Raines-ing in Andrew Sullivan
Is the Andrew Sullivan heave-ho the marker of more changes to come at the New York Times?
Not all correspondents chose to heed the call. Sam Howe Verhovek of the Seattle bureau and Kevin Sack of the Atlanta bureau moved to the Los Angeles Times, where Managing Editor Dean Baquet, a former top New York Times editor, is setting up a shadow version of the New York Times on the West Coast. Baquet has also poached editors Michaline Busico and John Montario from the mother-ship. These defections reverse a natural law that says all journalistic talent flows toward the New York Times, not away from it.
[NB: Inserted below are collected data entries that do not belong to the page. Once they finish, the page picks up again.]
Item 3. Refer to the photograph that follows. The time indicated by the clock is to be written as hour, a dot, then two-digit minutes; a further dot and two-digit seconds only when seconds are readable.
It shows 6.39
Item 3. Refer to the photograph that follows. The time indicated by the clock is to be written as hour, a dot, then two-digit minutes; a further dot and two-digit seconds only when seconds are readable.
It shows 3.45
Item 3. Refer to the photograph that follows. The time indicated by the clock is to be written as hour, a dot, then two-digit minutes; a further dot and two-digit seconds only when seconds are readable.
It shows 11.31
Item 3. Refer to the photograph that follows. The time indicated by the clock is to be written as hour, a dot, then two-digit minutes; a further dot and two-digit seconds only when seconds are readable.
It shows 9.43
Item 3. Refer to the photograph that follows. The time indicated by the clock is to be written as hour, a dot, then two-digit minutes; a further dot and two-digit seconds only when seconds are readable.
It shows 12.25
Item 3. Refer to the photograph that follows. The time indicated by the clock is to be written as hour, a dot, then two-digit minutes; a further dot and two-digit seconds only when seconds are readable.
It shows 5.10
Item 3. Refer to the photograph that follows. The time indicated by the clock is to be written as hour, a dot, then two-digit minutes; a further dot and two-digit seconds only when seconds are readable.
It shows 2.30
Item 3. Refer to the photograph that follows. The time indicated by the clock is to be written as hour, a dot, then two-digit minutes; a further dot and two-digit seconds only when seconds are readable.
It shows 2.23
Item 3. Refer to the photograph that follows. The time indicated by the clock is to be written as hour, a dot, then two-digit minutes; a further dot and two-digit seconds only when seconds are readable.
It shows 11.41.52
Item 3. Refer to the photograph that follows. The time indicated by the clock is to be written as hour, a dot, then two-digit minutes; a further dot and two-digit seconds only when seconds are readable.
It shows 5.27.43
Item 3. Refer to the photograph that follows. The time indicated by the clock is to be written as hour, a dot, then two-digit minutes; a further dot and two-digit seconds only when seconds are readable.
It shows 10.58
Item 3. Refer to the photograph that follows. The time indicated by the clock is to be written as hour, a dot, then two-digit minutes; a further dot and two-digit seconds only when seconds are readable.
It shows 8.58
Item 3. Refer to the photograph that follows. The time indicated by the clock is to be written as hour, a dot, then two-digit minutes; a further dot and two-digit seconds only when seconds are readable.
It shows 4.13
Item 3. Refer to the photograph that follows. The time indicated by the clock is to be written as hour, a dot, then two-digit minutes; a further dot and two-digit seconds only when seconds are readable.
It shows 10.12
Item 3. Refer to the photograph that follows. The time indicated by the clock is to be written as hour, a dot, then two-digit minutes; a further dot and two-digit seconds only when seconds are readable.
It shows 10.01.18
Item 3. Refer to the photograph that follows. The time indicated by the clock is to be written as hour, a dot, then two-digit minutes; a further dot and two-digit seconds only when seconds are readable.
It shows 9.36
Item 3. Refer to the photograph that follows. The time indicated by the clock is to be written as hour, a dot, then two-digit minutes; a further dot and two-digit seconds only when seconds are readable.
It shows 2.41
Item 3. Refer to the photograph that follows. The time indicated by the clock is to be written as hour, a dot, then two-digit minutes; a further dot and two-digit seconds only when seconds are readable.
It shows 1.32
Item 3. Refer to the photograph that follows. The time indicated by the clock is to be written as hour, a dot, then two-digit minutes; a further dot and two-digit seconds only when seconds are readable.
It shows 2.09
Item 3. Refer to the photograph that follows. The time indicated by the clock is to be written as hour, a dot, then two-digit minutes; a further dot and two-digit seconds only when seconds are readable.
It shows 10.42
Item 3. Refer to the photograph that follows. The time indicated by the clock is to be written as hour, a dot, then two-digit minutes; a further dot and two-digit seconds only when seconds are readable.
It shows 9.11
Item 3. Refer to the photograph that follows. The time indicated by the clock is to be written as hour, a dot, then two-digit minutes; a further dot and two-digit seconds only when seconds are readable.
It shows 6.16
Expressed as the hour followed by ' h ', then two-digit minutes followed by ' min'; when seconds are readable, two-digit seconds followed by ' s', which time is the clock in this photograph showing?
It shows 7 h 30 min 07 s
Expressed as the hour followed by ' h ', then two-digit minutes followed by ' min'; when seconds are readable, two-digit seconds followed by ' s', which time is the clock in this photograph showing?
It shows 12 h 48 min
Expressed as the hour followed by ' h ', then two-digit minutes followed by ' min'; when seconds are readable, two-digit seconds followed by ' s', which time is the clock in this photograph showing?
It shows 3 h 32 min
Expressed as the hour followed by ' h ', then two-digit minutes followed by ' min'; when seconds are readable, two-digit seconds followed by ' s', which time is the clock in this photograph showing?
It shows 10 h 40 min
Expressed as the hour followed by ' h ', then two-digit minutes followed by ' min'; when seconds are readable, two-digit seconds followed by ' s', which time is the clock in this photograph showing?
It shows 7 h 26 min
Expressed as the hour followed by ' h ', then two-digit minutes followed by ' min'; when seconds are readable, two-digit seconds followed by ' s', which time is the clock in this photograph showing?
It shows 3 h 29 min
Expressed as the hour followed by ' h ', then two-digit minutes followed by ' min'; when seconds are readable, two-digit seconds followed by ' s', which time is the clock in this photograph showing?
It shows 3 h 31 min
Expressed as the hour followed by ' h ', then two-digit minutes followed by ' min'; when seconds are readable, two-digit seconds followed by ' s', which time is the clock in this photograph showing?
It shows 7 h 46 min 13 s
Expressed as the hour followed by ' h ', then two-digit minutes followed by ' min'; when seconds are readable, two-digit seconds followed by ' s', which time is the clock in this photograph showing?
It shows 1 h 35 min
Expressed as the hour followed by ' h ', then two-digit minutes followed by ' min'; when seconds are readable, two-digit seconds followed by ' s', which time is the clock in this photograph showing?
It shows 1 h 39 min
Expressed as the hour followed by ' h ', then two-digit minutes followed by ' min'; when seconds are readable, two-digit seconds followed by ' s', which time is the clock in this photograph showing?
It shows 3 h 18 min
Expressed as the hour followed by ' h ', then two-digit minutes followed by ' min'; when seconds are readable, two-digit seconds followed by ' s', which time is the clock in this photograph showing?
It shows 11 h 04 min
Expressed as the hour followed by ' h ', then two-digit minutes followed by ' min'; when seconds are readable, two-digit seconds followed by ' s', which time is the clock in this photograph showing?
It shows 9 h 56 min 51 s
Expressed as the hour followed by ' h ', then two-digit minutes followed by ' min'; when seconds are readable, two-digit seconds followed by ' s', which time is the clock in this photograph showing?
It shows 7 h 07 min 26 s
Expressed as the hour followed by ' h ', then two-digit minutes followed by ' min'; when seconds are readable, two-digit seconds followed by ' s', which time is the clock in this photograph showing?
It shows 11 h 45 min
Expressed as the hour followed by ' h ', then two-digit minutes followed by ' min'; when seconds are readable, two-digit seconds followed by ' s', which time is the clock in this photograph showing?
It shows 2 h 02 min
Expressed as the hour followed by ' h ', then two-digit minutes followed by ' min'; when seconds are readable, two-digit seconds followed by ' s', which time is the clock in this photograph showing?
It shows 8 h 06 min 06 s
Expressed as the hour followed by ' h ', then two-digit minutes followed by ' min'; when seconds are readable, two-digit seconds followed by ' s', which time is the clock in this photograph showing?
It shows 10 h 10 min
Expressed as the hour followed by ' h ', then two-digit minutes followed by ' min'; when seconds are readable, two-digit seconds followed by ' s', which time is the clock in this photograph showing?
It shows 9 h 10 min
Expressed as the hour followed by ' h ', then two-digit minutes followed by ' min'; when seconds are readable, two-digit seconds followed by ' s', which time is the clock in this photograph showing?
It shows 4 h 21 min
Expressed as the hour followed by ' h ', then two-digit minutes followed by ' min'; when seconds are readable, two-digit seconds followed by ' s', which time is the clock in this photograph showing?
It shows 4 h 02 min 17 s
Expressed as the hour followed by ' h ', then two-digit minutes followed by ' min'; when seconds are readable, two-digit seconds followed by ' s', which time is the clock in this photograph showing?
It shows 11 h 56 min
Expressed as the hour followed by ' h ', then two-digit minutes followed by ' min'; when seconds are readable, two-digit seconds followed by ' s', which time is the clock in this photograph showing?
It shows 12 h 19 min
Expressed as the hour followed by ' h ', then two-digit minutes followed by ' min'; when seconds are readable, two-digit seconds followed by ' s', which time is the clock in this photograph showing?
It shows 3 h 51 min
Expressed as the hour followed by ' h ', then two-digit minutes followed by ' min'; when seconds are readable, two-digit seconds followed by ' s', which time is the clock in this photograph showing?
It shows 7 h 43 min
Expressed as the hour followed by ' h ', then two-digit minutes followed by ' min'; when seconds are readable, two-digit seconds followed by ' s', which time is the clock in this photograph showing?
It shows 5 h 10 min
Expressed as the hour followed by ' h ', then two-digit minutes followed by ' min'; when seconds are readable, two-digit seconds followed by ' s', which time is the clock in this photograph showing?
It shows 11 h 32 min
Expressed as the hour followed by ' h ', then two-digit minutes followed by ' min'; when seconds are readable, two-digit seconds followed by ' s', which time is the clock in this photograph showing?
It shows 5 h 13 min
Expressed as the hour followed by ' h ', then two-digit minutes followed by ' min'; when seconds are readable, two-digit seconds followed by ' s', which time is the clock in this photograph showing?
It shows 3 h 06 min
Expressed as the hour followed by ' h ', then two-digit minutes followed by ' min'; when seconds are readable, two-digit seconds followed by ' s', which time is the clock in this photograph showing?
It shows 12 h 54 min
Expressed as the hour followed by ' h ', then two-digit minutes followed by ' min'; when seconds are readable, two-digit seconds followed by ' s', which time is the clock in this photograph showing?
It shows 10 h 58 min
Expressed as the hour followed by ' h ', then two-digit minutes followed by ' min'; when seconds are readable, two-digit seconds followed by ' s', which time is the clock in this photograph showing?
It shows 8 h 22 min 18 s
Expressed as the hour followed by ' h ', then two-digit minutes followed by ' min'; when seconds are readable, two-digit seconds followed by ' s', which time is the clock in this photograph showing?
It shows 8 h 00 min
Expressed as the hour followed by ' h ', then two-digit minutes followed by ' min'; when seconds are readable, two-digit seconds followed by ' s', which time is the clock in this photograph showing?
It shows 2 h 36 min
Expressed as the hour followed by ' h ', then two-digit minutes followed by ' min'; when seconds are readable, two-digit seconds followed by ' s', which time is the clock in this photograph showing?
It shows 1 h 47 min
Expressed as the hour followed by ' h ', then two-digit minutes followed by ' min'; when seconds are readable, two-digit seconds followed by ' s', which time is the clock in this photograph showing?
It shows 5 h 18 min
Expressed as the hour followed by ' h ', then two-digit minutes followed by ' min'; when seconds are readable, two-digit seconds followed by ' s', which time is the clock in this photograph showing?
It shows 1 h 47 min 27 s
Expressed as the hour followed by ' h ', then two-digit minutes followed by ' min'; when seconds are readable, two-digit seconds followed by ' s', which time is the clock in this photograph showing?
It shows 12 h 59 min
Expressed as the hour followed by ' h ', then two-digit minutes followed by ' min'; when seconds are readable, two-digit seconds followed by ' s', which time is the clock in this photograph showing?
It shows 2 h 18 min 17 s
In typical overkill, a recent New York Post headline called the personnel changes "Terror Raines at the Times." But terror is relative. The heaven that was Joe Lelyveld's newsroom is as rare as the hell that was Abe Rosenthal's. Readers should worry less about Howell Raines reshuffling the deck than they do about what sort of newspaper he deals. And, after all, the Raines era won't last forever. Some Times departees and staffers passed over in the opening months of the Raines regime consider themselves "Prague Exiles" and joke about returning to the paper after the "tanks" leave—i.e., Raines takes his mandatory retirement at 65 in 2008.
(Disclosure: I talked with Adam Moss about a job in 1997 [or was it 1998?], but nothing came of it. I also wrote a piece for Sullivan when he edited the New Republic.)